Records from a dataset
▬▬▬▬▬▬
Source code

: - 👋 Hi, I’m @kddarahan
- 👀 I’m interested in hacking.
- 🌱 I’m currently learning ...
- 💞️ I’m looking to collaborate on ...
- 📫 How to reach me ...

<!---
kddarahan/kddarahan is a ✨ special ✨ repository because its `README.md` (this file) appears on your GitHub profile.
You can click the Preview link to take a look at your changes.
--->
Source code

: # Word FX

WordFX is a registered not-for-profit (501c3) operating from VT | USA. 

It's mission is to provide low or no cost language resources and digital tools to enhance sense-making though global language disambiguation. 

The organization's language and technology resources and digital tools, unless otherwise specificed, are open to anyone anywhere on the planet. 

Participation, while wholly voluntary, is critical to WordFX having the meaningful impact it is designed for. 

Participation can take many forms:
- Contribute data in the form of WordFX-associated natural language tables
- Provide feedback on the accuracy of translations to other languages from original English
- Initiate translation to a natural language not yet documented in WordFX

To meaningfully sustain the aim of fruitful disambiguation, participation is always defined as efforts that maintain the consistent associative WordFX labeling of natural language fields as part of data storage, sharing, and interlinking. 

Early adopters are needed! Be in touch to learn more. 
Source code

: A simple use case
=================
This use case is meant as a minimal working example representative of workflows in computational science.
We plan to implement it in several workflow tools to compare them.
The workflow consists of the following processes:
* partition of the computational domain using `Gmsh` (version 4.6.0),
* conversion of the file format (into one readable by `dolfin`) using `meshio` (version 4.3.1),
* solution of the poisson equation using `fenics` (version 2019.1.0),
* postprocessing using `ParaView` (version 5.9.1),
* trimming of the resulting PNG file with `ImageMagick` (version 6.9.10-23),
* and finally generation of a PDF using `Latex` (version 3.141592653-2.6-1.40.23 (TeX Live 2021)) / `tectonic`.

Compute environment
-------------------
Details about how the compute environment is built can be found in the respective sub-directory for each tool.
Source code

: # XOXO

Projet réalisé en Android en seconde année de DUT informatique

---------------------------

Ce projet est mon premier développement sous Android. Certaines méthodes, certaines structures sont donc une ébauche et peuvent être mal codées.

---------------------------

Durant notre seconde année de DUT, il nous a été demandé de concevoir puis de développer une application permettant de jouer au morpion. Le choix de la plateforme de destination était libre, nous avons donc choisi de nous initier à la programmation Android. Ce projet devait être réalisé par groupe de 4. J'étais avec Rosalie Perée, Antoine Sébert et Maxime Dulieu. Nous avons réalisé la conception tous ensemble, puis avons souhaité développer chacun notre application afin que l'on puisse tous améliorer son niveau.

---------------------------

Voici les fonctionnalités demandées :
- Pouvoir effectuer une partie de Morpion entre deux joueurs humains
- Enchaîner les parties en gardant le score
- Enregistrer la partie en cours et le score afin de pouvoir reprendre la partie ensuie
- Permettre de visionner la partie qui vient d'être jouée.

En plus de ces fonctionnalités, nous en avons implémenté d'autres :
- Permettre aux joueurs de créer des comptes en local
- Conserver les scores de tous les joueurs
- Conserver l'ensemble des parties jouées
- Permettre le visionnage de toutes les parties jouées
▬▬▬▬▬▬
Write the entries above out again. Match them exactly.

Response for this exercise:
Source code

: - 👋 Hi, I’m @kddarahan
- 👀 I’m interested in hacking.
- 🌱 I’m currently learning ...
- 💞️ I’m looking to collaborate on ...
- 📫 How to reach me ...

<!---
kddarahan/kddarahan is a ✨ special ✨ repository because its `README.md` (this file) appears on your GitHub profile.
You can click the Preview link to take a look at your changes.
--->
Source code

: # Word FX

WordFX is a registered not-for-profit (501c3) operating from VT | USA. 

It's mission is to provide low or no cost language resources and digital tools to enhance sense-making though global language disambiguation. 

The organization's language and technology resources and digital tools, unless otherwise specificed, are open to anyone anywhere on the planet. 

Participation, while wholly voluntary, is critical to WordFX having the meaningful impact it is designed for. 

Participation can take many forms:
- Contribute data in the form of WordFX-associated natural language tables
- Provide feedback on the accuracy of translations to other languages from original English
- Initiate translation to a natural language not yet documented in WordFX

To meaningfully sustain the aim of fruitful disambiguation, participation is always defined as efforts that maintain the consistent associative WordFX labeling of natural language fields as part of data storage, sharing, and interlinking. 

Early adopters are needed! Be in touch to learn more. 
Source code

: A simple use case
=================
This use case is meant as a minimal working example representative of workflows in computational science.
We plan to implement it in several workflow tools to compare them.
The workflow consists of the following processes:
* partition of the computational domain using `Gmsh` (version 4.6.0),
* conversion of the file format (into one readable by `dolfin`) using `meshio` (version 4.3.1),
* solution of the poisson equation using `fenics` (version 2019.1.0),
* postprocessing using `ParaView` (version 5.9.1),
* trimming of the resulting PNG file with `ImageMagick` (version 6.9.10-23),
* and finally generation of a PDF using `Latex` (version 3.141592653-2.6-1.40.23 (TeX Live 2021)) / `tectonic`.

Compute environment
-------------------
Details about how the compute environment is built can be found in the respective sub-directory for each tool.
Source code

: # XOXO

Projet réalisé en Android en seconde année de DUT informatique

---------------------------

Ce projet est mon premier développement sous Android. Certaines méthodes, certaines structures sont donc une ébauche et peuvent être mal codées.

---------------------------

Durant notre seconde année de DUT, il nous a été demandé de concevoir puis de développer une application permettant de jouer au morpion. Le choix de la plateforme de destination était libre, nous avons donc choisi de nous initier à la programmation Android. Ce projet devait être réalisé par groupe de 4. J'étais avec Rosalie Perée, Antoine Sébert et Maxime Dulieu. Nous avons réalisé la conception tous ensemble, puis avons souhaité développer chacun notre application afin que l'on puisse tous améliorer son niveau.

---------------------------

Voici les fonctionnalités demandées :
- Pouvoir effectuer une partie de Morpion entre deux joueurs humains
- Enchaîner les parties en gardant le score
- Enregistrer la partie en cours et le score afin de pouvoir reprendre la partie ensuie
- Permettre de visionner la partie qui vient d'être jouée.

En plus de ces fonctionnalités, nous en avons implémenté d'autres :
- Permettre aux joueurs de créer des comptes en local
- Conserver les scores de tous les joueurs
- Conserver l'ensemble des parties jouées
- Permettre le visionnage de toutes les parties jouées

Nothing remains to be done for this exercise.